WHAT YOU SHOULD DO:
Exactly as written, transcribe the data that follows.

=-=-=-=-=

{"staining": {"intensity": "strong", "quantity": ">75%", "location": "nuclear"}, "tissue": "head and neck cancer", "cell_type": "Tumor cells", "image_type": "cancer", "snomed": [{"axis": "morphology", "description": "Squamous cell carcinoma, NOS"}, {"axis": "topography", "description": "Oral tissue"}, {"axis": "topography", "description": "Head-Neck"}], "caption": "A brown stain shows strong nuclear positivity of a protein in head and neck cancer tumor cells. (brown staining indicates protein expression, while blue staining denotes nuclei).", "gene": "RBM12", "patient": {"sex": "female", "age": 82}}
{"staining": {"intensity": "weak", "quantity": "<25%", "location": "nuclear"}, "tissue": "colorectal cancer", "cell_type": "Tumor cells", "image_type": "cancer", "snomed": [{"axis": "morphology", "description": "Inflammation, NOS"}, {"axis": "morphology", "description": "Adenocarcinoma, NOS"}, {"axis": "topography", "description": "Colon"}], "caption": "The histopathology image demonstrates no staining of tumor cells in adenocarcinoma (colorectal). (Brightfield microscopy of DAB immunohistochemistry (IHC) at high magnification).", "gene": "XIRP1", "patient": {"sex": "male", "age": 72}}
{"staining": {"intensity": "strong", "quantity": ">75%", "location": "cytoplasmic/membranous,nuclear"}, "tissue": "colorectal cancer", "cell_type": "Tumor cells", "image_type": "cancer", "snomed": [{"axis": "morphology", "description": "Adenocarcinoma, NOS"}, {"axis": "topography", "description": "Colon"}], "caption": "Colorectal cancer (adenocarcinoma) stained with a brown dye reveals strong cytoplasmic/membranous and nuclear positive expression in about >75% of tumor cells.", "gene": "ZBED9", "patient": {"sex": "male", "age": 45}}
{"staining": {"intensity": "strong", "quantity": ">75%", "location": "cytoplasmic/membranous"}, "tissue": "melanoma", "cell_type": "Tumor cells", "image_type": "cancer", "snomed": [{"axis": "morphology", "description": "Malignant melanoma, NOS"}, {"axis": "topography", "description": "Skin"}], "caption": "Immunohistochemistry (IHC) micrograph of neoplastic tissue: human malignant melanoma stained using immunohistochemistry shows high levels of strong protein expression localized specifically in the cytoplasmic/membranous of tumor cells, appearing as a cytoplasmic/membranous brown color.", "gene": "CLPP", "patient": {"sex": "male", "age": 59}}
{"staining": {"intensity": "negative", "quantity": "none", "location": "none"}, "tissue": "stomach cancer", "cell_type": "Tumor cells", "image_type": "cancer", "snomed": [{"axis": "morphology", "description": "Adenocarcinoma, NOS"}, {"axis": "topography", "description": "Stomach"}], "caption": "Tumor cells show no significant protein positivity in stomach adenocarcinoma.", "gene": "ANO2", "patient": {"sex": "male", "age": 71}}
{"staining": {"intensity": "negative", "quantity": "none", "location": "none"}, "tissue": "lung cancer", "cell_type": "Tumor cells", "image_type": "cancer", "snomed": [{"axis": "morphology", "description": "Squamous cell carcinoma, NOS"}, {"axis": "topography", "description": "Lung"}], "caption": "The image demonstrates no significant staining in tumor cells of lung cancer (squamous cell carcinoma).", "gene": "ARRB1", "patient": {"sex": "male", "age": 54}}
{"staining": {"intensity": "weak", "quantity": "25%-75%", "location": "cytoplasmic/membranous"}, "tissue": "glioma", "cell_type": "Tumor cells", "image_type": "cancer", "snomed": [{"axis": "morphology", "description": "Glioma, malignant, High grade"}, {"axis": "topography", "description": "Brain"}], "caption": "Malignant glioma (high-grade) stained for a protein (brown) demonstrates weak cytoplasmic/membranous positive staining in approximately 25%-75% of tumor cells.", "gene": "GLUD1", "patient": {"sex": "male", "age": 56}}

=-=-=-=-=

PROBLEM SOLUTION:
{"staining": {"intensity": "strong", "quantity": ">75%", "location": "nuclear"}, "tissue": "head and neck cancer", "cell_type": "Tumor cells", "image_type": "cancer", "snomed": [{"axis": "morphology", "description": "Squamous cell carcinoma, NOS"}, {"axis": "topography", "description": "Oral tissue"}, {"axis": "topography", "description": "Head-Neck"}], "caption": "A brown stain shows strong nuclear positivity of a protein in head and neck cancer tumor cells. (brown staining indicates protein expression, while blue staining denotes nuclei).", "gene": "RBM12", "patient": {"sex": "female", "age": 82}}
{"staining": {"intensity": "weak", "quantity": "<25%", "location": "nuclear"}, "tissue": "colorectal cancer", "cell_type": "Tumor cells", "image_type": "cancer", "snomed": [{"axis": "morphology", "description": "Inflammation, NOS"}, {"axis": "morphology", "description": "Adenocarcinoma, NOS"}, {"axis": "topography", "description": "Colon"}], "caption": "The histopathology image demonstrates no staining of tumor cells in adenocarcinoma (colorectal). (Brightfield microscopy of DAB immunohistochemistry (IHC) at high magnification).", "gene": "XIRP1", "patient": {"sex": "male", "age": 72}}
{"staining": {"intensity": "strong", "quantity": ">75%", "location": "cytoplasmic/membranous,nuclear"}, "tissue": "colorectal cancer", "cell_type": "Tumor cells", "image_type": "cancer", "snomed": [{"axis": "morphology", "description": "Adenocarcinoma, NOS"}, {"axis": "topography", "description": "Colon"}], "caption": "Colorectal cancer (adenocarcinoma) stained with a brown dye reveals strong cytoplasmic/membranous and nuclear positive expression in about >75% of tumor cells.", "gene": "ZBED9", "patient": {"sex": "male", "age": 45}}
{"staining": {"intensity": "strong", "quantity": ">75%", "location": "cytoplasmic/membranous"}, "tissue": "melanoma", "cell_type": "Tumor cells", "image_type": "cancer", "snomed": [{"axis": "morphology", "description": "Malignant melanoma, NOS"}, {"axis": "topography", "description": "Skin"}], "caption": "Immunohistochemistry (IHC) micrograph of neoplastic tissue: human malignant melanoma stained using immunohistochemistry shows high levels of strong protein expression localized specifically in the cytoplasmic/membranous of tumor cells, appearing as a cytoplasmic/membranous brown color.", "gene": "CLPP", "patient": {"sex": "male", "age": 59}}
{"staining": {"intensity": "negative", "quantity": "none", "location": "none"}, "tissue": "stomach cancer", "cell_type": "Tumor cells", "image_type": "cancer", "snomed": [{"axis": "morphology", "description": "Adenocarcinoma, NOS"}, {"axis": "topography", "description": "Stomach"}], "caption": "Tumor cells show no significant protein positivity in stomach adenocarcinoma.", "gene": "ANO2", "patient": {"sex": "male", "age": 71}}
{"staining": {"intensity": "negative", "quantity": "none", "location": "none"}, "tissue": "lung cancer", "cell_type": "Tumor cells", "image_type": "cancer", "snomed": [{"axis": "morphology", "description": "Squamous cell carcinoma, NOS"}, {"axis": "topography", "description": "Lung"}], "caption": "The image demonstrates no significant staining in tumor cells of lung cancer (squamous cell carcinoma).", "gene": "ARRB1", "patient": {"sex": "male", "age": 54}}
{"staining": {"intensity": "weak", "quantity": "25%-75%", "location": "cytoplasmic/membranous"}, "tissue": "glioma", "cell_type": "Tumor cells", "image_type": "cancer", "snomed": [{"axis": "morphology", "description": "Glioma, malignant, High grade"}, {"axis": "topography", "description": "Brain"}], "caption": "Malignant glioma (high-grade) stained for a protein (brown) demonstrates weak cytoplasmic/membranous positive staining in approximately 25%-75% of tumor cells.", "gene": "GLUD1", "patient": {"sex": "male", "age": 56}}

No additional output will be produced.